Ask a language model to read a discharge summary and return the medications as JSON, and it will. Ask it to do that ten thousand times for a hospital, and a different question moves to the front: not is the JSON valid — that's been solved five different ways — but is the JSON true. For a required field the model couldn't leave empty, did it read 4mg off the page, or did it produce a plausible number because the schema demanded one and blank wasn't an option?
Schema-constrained output has no answer to that. Instructor, Outlines, BAML, native structured-output modes — they all guarantee the shape. A validated object tells you the value is a number in the right field. It says nothing about where the number came from. And a well-formed lie is the most dangerous kind, because everything downstream trusts it precisely because it parsed.
Grounding is the feature, not the schema#
LangExtract, a Google library released under Apache-2.0, is built around the part the schema tools skip. For every value it extracts, it returns the exact character offsets in the source text where that value was found. Not "this document mentions a dosage" — this dosage came from characters 1,204 through 1,209, right here.
That one design choice changes what extraction is. With shape-only output, verifying a field means re-reading the source and hunting for the value yourself; at scale, nobody does it, so nobody catches the fabrications. With grounding, verification collapses to checking a highlighted span — the same instinct that makes citations in a RAG pipeline worth the trouble, pushed down to the level of the individual field. The library leans into this: it can emit a self-contained HTML file that renders thousands of extracted entities highlighted in their original context, so a human — or a reviewer, or an auditor — scans provenance instead of prose.
The quieter benefit is that grounding is a hallucination detector. If the extracted field says 4mg and the span it points to doesn't actually contain 4mg, that's a mismatch you can catch at extraction time, in a test, before the value ever reaches a database or a decision. The failure stops being silent. In every schema-only pipeline I've seen, fabricated-to-satisfy-the-schema values are found weeks later by a confused human staring at a record that doesn't match reality. Grounding turns that class of bug into an assertion you can write.
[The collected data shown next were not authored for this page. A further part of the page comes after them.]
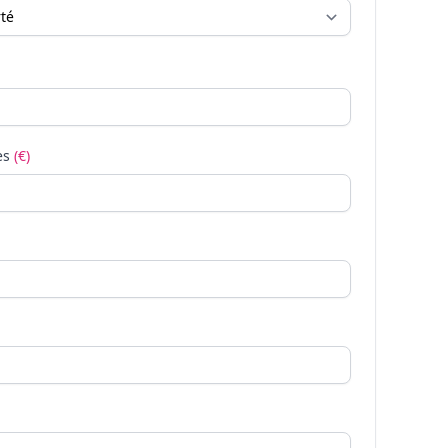
es
(€)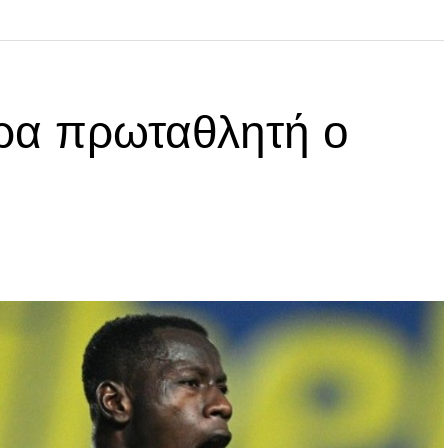
ρα πρωταθλητή ο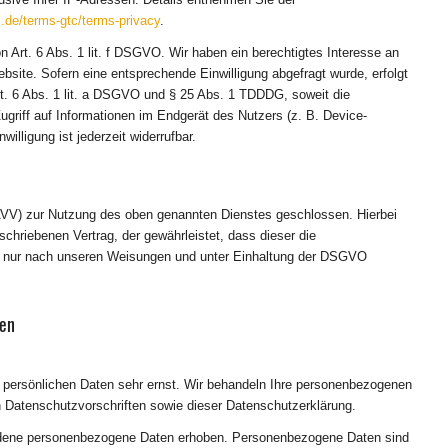
.de/terms-gtc/terms-privacy
.
Art. 6 Abs. 1 lit. f DSGVO. Wir haben ein berechtigtes Interesse an
bsite. Sofern eine entsprechende Einwilligung abgefragt wurde, erfolgt
rt. 6 Abs. 1 lit. a DSGVO und § 25 Abs. 1 TDDDG, soweit die
ugriff auf Informationen im Endgerät des Nutzers (z. B. Device-
lligung ist jederzeit widerrufbar.
(AVV) zur Nutzung des oben genannten Dienstes geschlossen. Hierbei
chriebenen Vertrag, der gewährleistet, dass dieser die
 nur nach unseren Weisungen und unter Einhaltung der DSGVO
nen
r persönlichen Daten sehr ernst. Wir behandeln Ihre personenbezogenen
n Datenschutzvorschriften sowie dieser Datenschutzerklärung.
edene personenbezogene Daten erhoben. Personenbezogene Daten sind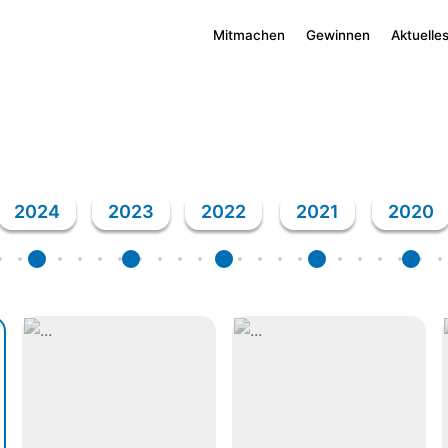
Mitmachen
Gewinnen
Aktuelle
2024
2023
2022
2021
2020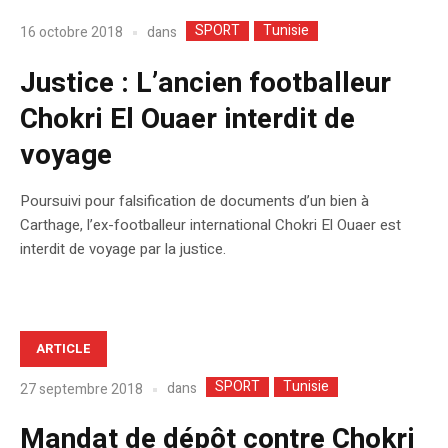
SPORT
Tunisie
dans
16 octobre 2018
Justice : L’ancien footballeur
Chokri El Ouaer interdit de
voyage
Poursuivi pour falsification de documents d’un bien à
Carthage, l’ex-footballeur international Chokri El Ouaer est
interdit de voyage par la justice.
ARTICLE
SPORT
Tunisie
dans
27 septembre 2018
Mandat de dépôt contre Chokri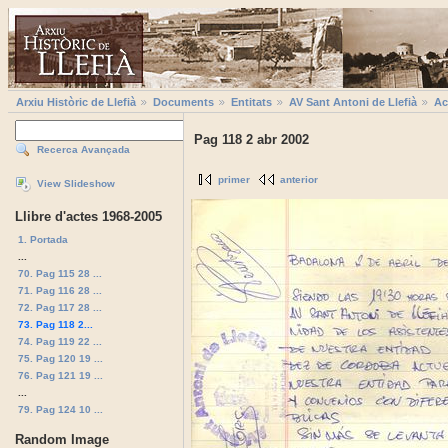
Arxiu Històric de Llefià
Documents
Entitats
AV Sant Antoni de Llefià
Ac
Pag 118 2 abr 2002
Recerca Avançada
primer
anterior
View Slideshow
Llibre d'actes 1968-2005
1. Portada
...
70. Pag 115 28 ...
71. Pag 116 28 ...
72. Pag 117 28 ...
73. Pag 118 2...
74. Pag 119 22 ...
75. Pag 120 19 ...
76. Pag 121 19 ...
...
79. Pag 124 10 ...
Random Image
What it does with the boring 90%#
Extraction demos always use a paragraph. Production uses a forty-page contract, a novel-length deposition, a chart with a decade of notes — the needle-in-a-haystack regime where a single pass over a long context quietly drops recall as the relevant span gets buried. LangExtract does the unglamorous scaffolding that problem actually requires: it chunks the document, runs extraction passes in parallel, and makes multiple rounds to keep recall up, then reconciles the results into one schema. You steer it with a few worked examples rather than fine-tuning anything — the examples fix both the fields you want and the style of what counts as a match.
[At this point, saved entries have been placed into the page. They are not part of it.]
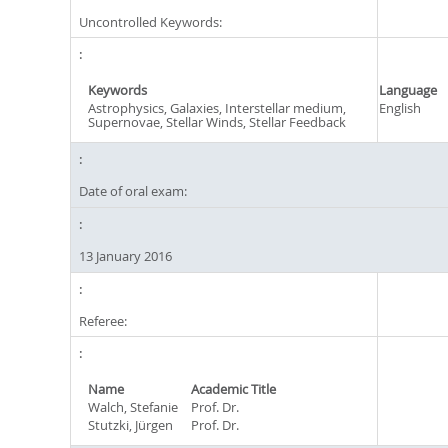
Uncontrolled Keywords:
Keywords
Language
Astrophysics, Galaxies, Interstellar medium,
English
Supernovae, Stellar Winds, Stellar Feedback
Date of oral exam:
13 January 2016
Referee:
Name
Academic Title
Walch, Stefanie
Prof. Dr.
Stutzki, Jürgen
Prof. Dr.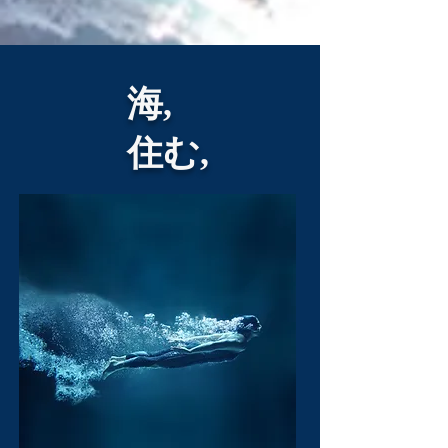
海
,
住む
,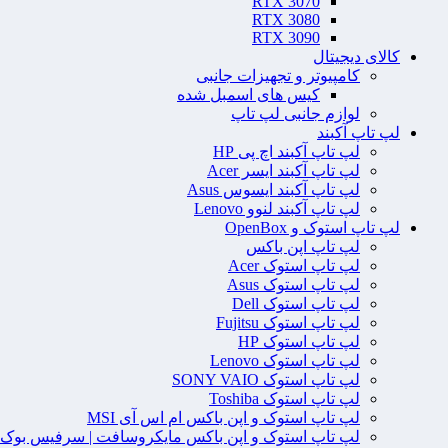
RTX 3070
RTX 3080
RTX 3090
کالای دیجیتال
کامپیوتر و تجهیزات جانبی
کیس های اسمبل شده
لوازم جانبی لپ تاپ
لپ تاپ آکبند
لپ تاپ آکبند اچ پی HP
لپ تاپ آکبند ایسر Acer
لپ تاپ آکبند ایسوس Asus
لپ تاپ آکبند لنوو Lenovo
لپ تاپ استوک و OpenBox
لپ تاپ اپن باکس
لپ تاپ استوک Acer
لپ تاپ استوک Asus
لپ تاپ استوک Dell
لپ تاپ استوک Fujitsu
لپ تاپ استوک HP
لپ تاپ استوک Lenovo
لپ تاپ استوک SONY VAIO
لپ تاپ استوک Toshiba
لپ تاپ استوک و اپن باکس ام اس آی MSI
لپ تاپ استوک و اپن باکس مایکروسافت | سرفیس بوک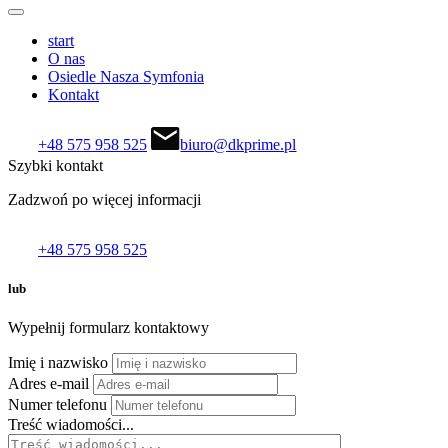
start
O nas
Osiedle Nasza Symfonia
Kontakt
+48 575 958 525
biuro@dkprime.pl
Szybki kontakt
Zadzwoń po więcej informacji
+48 575 958 525
lub
Wypełnij formularz kontaktowy
Imię i nazwisko
Adres e-mail
Numer telefonu
Treść wiadomości...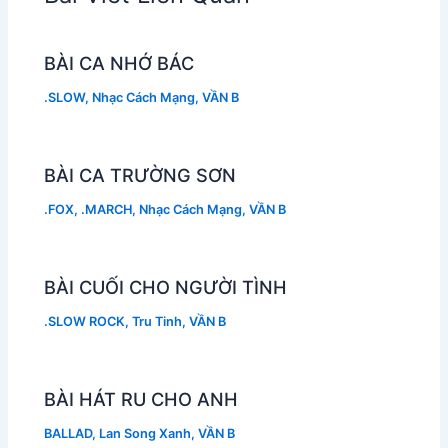
BÀI CA NHỚ BÁC
.SLOW
,
Nhạc Cách Mạng
,
VẦN B
BÀI CA TRƯỜNG SƠN
.FOX
,
.MARCH
,
Nhạc Cách Mạng
,
VẦN B
BÀI CUỐI CHO NGƯỜI TÌNH
.SLOW ROCK
,
Tru Tinh
,
VẦN B
BÀI HÁT RU CHO ANH
BALLAD
,
Lan Song Xanh
,
VẦN B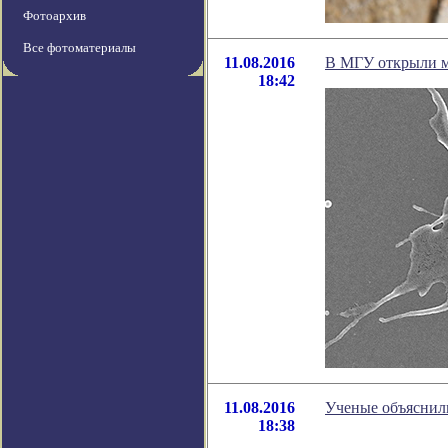
Фотоархив
Все фотоматериалы
11.08.2016
В МГУ открыли м
18:42
11.08.2016
Ученые объяснил
18:38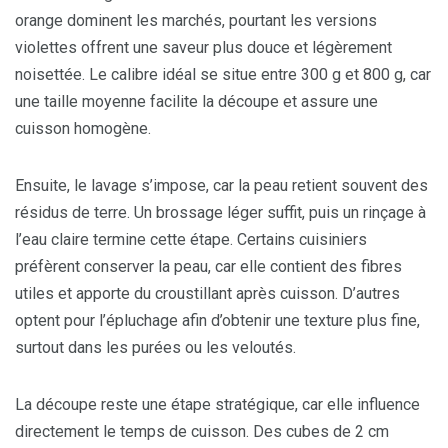
orange dominent les marchés, pourtant les versions
violettes offrent une saveur plus douce et légèrement
noisettée. Le calibre idéal se situe entre 300 g et 800 g, car
une taille moyenne facilite la découpe et assure une
cuisson homogène.
Ensuite, le lavage s’impose, car la peau retient souvent des
résidus de terre. Un brossage léger suffit, puis un rinçage à
l’eau claire termine cette étape. Certains cuisiniers
préfèrent conserver la peau, car elle contient des fibres
utiles et apporte du croustillant après cuisson. D’autres
optent pour l’épluchage afin d’obtenir une texture plus fine,
surtout dans les purées ou les veloutés.
La découpe reste une étape stratégique, car elle influence
directement le temps de cuisson. Des cubes de 2 cm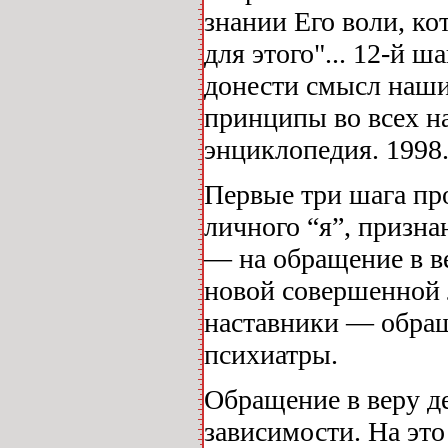
знании Его воли, ко
для этого"... 12-й 
донести смысл наши
принципы во всех н
энциклопедия. 1998.
Первые три шага пр
личного “я”, призн
— на обращение в в
новой совершенной 
наставники — обращ
психиатры.
Обращение в веру д
зависимости. На это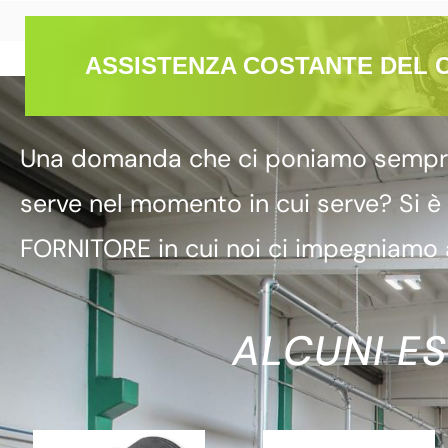
ASSISTENZA COSTANTE DEL 
Una domanda che ci poniamo sempre è
serve nel momento in cui serve? Si è
FORNITORE in cui noi ci impegniamo a
ALCUNI ES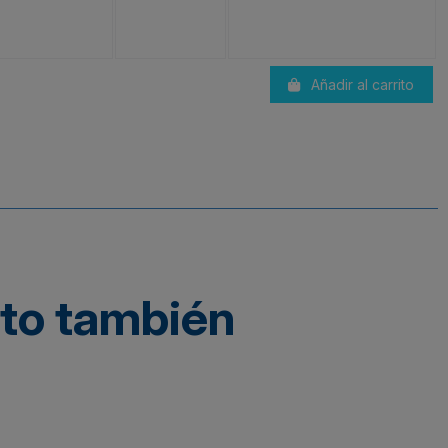
Añadir al carrito
cto también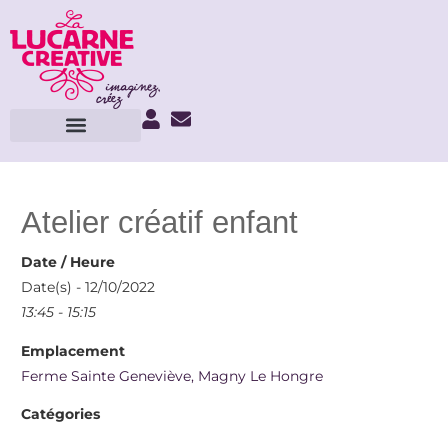
Atelier créatif enfant
Date / Heure
Date(s) - 12/10/2022
13:45 - 15:15
Emplacement
Ferme Sainte Geneviève, Magny Le Hongre
Catégories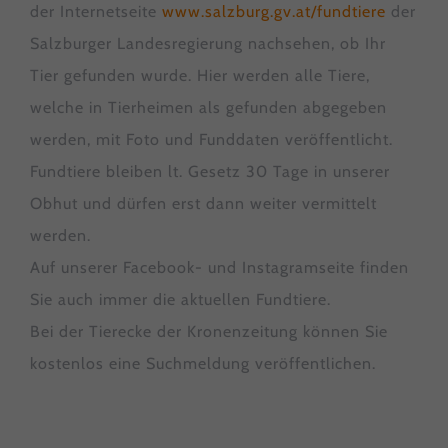
der Internetseite
www.salzburg.gv.at/fundtiere
der
Informationen helfen uns zu verstehen, wie unsere Besucher
unsere Website nutzen.
Salzburger Landesregierung nachsehen, ob Ihr
Cookie-Informationen anzeigen
Tier gefunden wurde. Hier werden alle Tiere,
Datenschutzerklärung
Impressum
welche in Tierheimen als gefunden abgegeben
werden, mit Foto und Funddaten veröffentlicht.
Fundtiere bleiben lt. Gesetz 30 Tage in unserer
Obhut und dürfen erst dann weiter vermittelt
werden.
Auf unserer Facebook- und Instagramseite finden
Sie auch immer die aktuellen Fundtiere.
Bei der Tierecke der Kronenzeitung können Sie
kostenlos eine Suchmeldung veröffentlichen.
On the schema-guarantee side, LangExtract uses controlled generation, which is a first-class capability on Google's Gemini models — its default backend. It also runs against OpenAI models and local inference via Ollama, where schema adherence falls back to prompt-based coaxing rather than a hard constraint. The grounding — the offsets — is the throughline across backends, and it's the reason to reach for this over a general structured-output wrapper.
The honest limit#
Grounding is a dramatic narrowing of the trust surface, not its elimination. A model can return a span that's slightly misaligned or approximate, which is why the library does alignment work to map extractions back to real positions in the source. So a returned offset is still a claim — a much cheaper one to check than an ungrounded value, but a claim. In genuinely high-stakes settings, the right posture is to treat the offset as an assertion your pipeline verifies against the text, not as gospel.
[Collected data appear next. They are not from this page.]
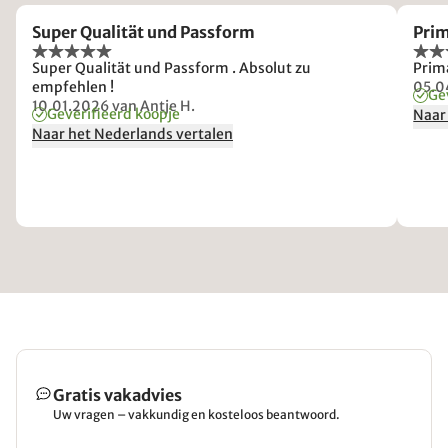
Super Qualität und Passform
Pri
Super Qualität und Passform . Absolut zu
Prim
empfehlen !
05.0
Ge
10.01.2026
van Antje H.
Geverifieerd koopje
Naar
Naar het Nederlands vertalen
Gratis vakadvies
Uw vragen – vakkundig en kosteloos beantwoord.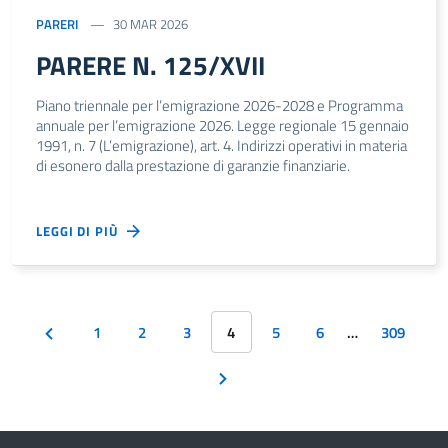
PARERI
30 MAR 2026
PARERE N. 125/XVII
Piano triennale per l’emigrazione 2026-2028 e Programma
annuale per l’emigrazione 2026. Legge regionale 15 gennaio
1991, n. 7 (L’emigrazione), art. 4. Indirizzi operativi in materia
di esonero dalla prestazione di garanzie finanziarie.
LEGGI DI PIÙ
1
2
3
4
5
6
…
309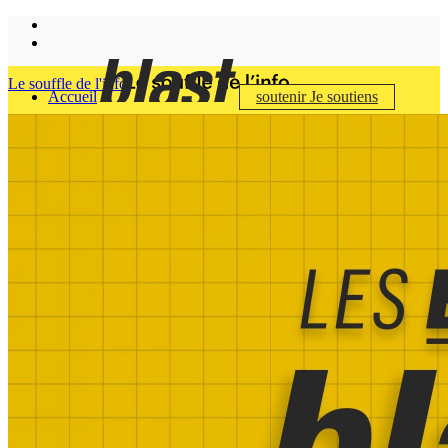
Le souffle de l'info
Accueil
soutenir
Je soutiens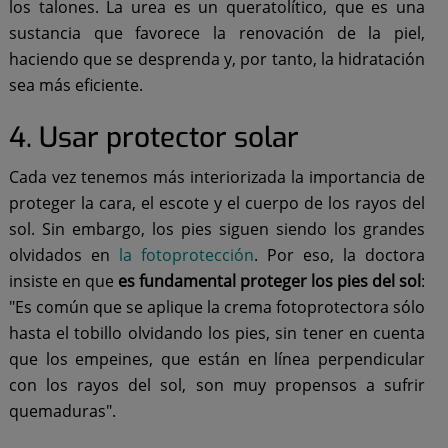
los talones. La urea es un queratolítico, que es una
sustancia que favorece la renovación de la piel,
haciendo que se desprenda y, por tanto, la hidratación
sea más eficiente.
4. Usar protector solar
Cada vez tenemos más interiorizada la importancia de
proteger la cara, el escote y el cuerpo de los rayos del
sol. Sin embargo, los pies siguen siendo los grandes
olvidados en
la fotoprotección
. Por eso, la doctora
insiste en que
es fundamental proteger los pies del sol
:
"Es común que se aplique la crema fotoprotectora sólo
hasta el tobillo olvidando los pies, sin tener en cuenta
que los empeines, que están en línea perpendicular
con los rayos del sol, son muy propensos a sufrir
quemaduras".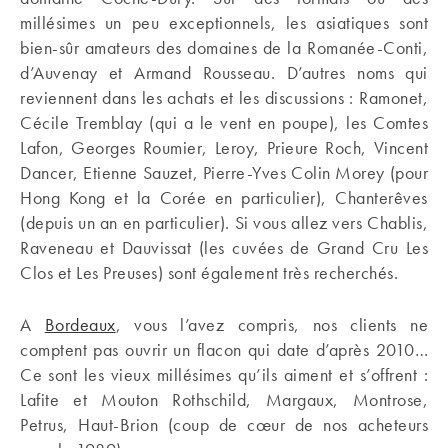
millésimes un peu exceptionnels, les asiatiques sont
bien-sûr amateurs des domaines de la Romanée-Conti,
d’Auvenay et Armand Rousseau. D’autres noms qui
reviennent dans les achats et les discussions : Ramonet,
Cécile Tremblay (qui a le vent en poupe), les Comtes
Lafon, Georges Roumier, Leroy, Prieure Roch, Vincent
Dancer, Etienne Sauzet, Pierre-Yves Colin Morey (pour
Hong Kong et la Corée en particulier), Chanterêves
(depuis un an en particulier). Si vous allez vers Chablis,
Raveneau et Dauvissat (les cuvées de Grand Cru Les
Clos et Les Preuses) sont également très recherchés.
A
Bordeaux
, vous l’avez compris, nos clients ne
comptent pas ouvrir un flacon qui date d’après 2010…
Ce sont les vieux millésimes qu’ils aiment et s’offrent :
Lafite et Mouton Rothschild, Margaux, Montrose,
Petrus, Haut-Brion (coup de cœur de nos acheteurs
And LangExtract extracts; it doesn't reason. It's built to find and structure what a document states — dosages, parties, dates, findings — not to infer what it implies or to answer questions the text doesn't directly contain. Point it at "what's the total exposure across these three overlapping clauses" and you're back in ordinary LLM territory, with ordinary LLM trust problems.
But for the enormous, dull, consequential category of work that is turn this pile of documents into a table someone will act on, the reframing is the whole point. "The model said 4mg" is a demo. "The model said 4mg, and here are the five characters where it read it" is a system an auditor will sign off on. The schema was never the hard part. Proving the value was there is.